Best Mountain Bike Trails in the Hudson Valley | Outside | Hudson Valley
Gone are the days when you had to build dirt ramps in your garden. Thanks to an ever-increasing number of collaborations between New York State and regional nonprofits, the Hudson Valley has seen tremendous investment in the creation and redesign of mountain bike trails over the past few years. last years. That means there’s probably a killer trail system near you right now, although tracking them all can get overwhelming. “We don’t have a mega mountain bike zone here with thousands of miles of trails,” said New Paltz’s Mike Newman. Bicycle depot. “We have 100 zones with 10 miles of trails.”
To help you out, we asked a handful of bike shop owners and trail builders where they like to mountain bike in the Hudson Valley when not working. (And if you still want to build sick ramps in your garden, don’t worry, we won’t tell your mom.)
Sterling State Forest | Newburgh / New Windsor
Nicknamed the “buffer zone” because it separates Stewart International Airport from the village of Maybrook, Sterling State Forest sports over 40 miles of mountain bike trails in its 6,700 acres of wetlands, fields and forests, plus trails for hiking, horseback riding and, heads up, access to deer hunting in mid-September. The massive size of the park is its biggest draw. “You could go on there forever,” says Dave Roberts of Cycle paths Location of the Wappingers. But he adds that the forest is also a great place for those new to mountain biking. “It’s great for people who want to get into the sport and want to try some very flowy trails and then maybe an intermediate trail,” he said.
Fahnestock State Park | cold spring
Beginners should also check out the new 9.5-mile Hubbard-Perkins Loop Trail in the northwest corner of Fahnestock State Park. The trail overlaps several existing trails, but has recently been upgraded and rerouted to make it more accessible to less experienced horseback riders, cross-country skiers, and mountain bikers. “I can’t necessarily ride a single track,” says nonprofit Vice President of Parks and Stewardship Peter Karis Open Space Institute, which worked with the state to redevelop the trail. “But it’s smooth and wide and safe, and it still gives you a backcountry mountain bike experience. There are beautiful places to visit that the trail did not pass before.”
Elm Ridge Trail System | Windham
A good mix of trails for cyclists of all abilities can be found on the 25+ miles of Elm Ridge, which was the favorite haunt of Mike Newman and his team at Bicycle depot even though it’s an hour from the New Paltz store. “It’s an interesting combination of things for experienced people and it’s still incredibly fun for less experienced people,” says Newman. There are lots of jumps, but you can get around them, and the descents are steep enough to pick up a good speed without feeling like you’re going thousands of miles per hour. “That ability to appeal to multiple types or abilities of riders is a big feature of the place,” says Newman.

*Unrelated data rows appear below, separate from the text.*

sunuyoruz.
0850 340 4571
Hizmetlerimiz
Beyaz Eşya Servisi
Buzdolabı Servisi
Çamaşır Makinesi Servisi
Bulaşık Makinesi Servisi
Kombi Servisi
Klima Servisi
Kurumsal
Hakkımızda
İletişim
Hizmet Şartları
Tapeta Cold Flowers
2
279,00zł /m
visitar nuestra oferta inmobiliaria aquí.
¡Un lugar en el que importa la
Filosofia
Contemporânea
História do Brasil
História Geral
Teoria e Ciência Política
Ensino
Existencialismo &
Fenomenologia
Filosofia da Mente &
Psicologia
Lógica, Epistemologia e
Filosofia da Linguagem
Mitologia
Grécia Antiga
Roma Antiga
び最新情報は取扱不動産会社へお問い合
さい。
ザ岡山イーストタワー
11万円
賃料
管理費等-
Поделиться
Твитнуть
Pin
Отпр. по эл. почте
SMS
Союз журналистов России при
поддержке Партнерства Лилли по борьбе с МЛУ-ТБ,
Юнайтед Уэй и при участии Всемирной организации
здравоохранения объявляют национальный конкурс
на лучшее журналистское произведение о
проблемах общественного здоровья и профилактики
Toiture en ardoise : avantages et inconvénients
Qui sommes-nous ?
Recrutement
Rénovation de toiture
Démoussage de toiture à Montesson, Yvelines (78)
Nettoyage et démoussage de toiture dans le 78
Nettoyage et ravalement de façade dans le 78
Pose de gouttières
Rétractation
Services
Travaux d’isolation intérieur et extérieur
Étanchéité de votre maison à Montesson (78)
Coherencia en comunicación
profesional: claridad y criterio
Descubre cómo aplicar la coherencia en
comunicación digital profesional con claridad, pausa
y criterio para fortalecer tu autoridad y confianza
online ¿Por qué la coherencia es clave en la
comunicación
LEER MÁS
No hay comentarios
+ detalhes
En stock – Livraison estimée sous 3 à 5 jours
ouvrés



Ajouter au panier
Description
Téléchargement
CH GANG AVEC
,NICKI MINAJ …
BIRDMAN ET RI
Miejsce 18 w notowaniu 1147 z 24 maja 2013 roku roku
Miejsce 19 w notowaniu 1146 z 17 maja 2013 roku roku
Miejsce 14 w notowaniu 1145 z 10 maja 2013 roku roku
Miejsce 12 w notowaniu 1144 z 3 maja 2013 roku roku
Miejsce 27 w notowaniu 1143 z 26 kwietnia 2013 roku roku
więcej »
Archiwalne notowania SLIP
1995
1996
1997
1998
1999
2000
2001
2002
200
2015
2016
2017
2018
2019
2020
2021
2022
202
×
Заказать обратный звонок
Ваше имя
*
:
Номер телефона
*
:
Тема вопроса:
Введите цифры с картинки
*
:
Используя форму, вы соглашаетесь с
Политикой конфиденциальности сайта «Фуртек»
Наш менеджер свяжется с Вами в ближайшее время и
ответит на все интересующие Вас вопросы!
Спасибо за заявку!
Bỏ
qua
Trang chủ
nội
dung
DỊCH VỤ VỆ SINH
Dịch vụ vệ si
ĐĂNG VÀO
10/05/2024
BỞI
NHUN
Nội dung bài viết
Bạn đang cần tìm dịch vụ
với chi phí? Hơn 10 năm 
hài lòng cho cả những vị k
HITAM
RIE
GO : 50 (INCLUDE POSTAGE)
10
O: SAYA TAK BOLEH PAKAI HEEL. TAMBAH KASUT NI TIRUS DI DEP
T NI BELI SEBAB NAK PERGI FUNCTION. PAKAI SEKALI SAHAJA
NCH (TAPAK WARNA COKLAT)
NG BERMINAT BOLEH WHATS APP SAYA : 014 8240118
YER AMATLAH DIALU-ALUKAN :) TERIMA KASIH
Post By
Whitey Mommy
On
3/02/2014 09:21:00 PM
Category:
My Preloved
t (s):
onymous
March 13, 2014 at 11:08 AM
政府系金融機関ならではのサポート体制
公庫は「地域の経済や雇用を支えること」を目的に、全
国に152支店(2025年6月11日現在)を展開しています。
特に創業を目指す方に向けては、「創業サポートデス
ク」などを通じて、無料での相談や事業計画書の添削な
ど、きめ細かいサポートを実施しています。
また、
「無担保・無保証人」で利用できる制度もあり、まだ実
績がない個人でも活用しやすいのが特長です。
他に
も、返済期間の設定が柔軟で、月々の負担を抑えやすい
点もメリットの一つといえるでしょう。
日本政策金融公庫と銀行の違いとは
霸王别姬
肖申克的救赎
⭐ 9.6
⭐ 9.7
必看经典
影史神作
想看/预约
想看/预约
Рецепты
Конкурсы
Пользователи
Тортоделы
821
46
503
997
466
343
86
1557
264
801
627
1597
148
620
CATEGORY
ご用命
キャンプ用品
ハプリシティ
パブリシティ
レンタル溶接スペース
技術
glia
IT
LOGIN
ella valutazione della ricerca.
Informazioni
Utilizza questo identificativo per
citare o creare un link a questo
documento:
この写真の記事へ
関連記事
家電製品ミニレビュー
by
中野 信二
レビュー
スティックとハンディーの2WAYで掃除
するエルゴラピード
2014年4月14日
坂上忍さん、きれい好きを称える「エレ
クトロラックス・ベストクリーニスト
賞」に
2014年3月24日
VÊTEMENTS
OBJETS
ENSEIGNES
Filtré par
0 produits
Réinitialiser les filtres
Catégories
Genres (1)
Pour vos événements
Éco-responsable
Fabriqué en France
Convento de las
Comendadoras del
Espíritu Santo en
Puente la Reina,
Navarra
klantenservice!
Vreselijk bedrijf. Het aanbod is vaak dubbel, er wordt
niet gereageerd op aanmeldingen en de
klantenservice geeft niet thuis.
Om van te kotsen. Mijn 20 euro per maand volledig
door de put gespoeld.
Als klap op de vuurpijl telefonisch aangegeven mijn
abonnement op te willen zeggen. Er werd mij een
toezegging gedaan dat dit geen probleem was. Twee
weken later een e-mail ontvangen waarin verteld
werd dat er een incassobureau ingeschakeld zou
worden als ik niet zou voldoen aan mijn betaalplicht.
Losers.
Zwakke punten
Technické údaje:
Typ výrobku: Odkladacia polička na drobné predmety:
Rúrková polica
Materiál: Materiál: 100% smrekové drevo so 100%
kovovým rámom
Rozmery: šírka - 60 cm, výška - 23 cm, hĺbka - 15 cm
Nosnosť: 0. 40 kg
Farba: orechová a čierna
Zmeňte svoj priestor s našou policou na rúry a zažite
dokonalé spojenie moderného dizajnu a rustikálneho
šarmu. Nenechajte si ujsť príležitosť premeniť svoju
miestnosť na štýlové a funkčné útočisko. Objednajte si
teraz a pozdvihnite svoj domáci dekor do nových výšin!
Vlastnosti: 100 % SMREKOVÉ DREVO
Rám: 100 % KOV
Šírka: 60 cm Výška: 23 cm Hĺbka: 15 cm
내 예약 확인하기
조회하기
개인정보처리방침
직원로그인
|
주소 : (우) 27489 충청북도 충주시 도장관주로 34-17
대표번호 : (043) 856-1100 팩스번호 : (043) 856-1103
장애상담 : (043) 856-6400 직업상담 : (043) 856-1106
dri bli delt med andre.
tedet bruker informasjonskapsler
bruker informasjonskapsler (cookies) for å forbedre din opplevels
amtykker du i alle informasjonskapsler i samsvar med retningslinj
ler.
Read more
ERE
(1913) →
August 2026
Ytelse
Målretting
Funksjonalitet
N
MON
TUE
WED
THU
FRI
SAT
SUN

Blue Mountain Reservation | a look
One minute you’re on your bike in downtown Peekskill and minutes later you’re gliding on rollers nine miles of trails through Blue Mountain Reservation. The total elevation gain may not look like much on a map because the “mountain” in the title is just under 600 feet. But the rocky climbs and descents can create impactful and challenging courses for those looking to push their limits. Robert of bike path describes the reserve as having a sort of “North Shore” feel, referring to the narrow, elevated, set-back style of mountain biking popularized in Vancouver (as opposed to “North Shore” in surfing, which means something very different .) If the rocks aren’t dangerous enough for you, try the “Sitting Duck” trail, which borders an active shooting range.
Jockeys Hill | kingston
Jockey Hill has been a favorite of many runners for decades; Christian Favata of Rosendale’s TRT bikes—and former professional pilot—has been coming here since he was a kid. But a 2019 collaboration between the state and OSI gave the entire system a boost with new jumps and berms and a connection to the Lake Onteora trail system. Now, says Favata, you can ride for hours without having to backtrack on the trails and almost never see another person, despite the trail’s popularity. And while the state and OSI redesigned some sections to make them more fluid, Faveta appreciates that there were some parts they deliberately left alone. “There are still parts that have that old-school feel: a twisty, winding, technical, rocky single track, which I like,” he says.
Taconic Hereford Multi-Use Area | Pleasant Valley
Trail runners and mountain bikers flock to the Taconic Hereford Multi-Use Area though, with a bite of a name like that, none of them call it that. Instead, it is called “the 909” in reference to the number of acres in the MUA. (It’s actually now 917 acres, but the moniker has stuck.) The 22-plus miles of trails have a good mix of styles, says Bikeway’s Roberts: Some flowing trails, some technical trails, and the fan-favorite Bikehead trail which offers a short and brutal climb followed by a descent of six to seven minutes. Just be sure to grab a map because the 909 packs plenty of trails, including spurs and offshoots, into a relatively small space, which means plenty of twists, turns, and room for error. “My buddy and I were lost for almost three hours and it was starting to get dark and raining,” one cyclist comments on a local mountain bike message board. “Which made it even more fun.”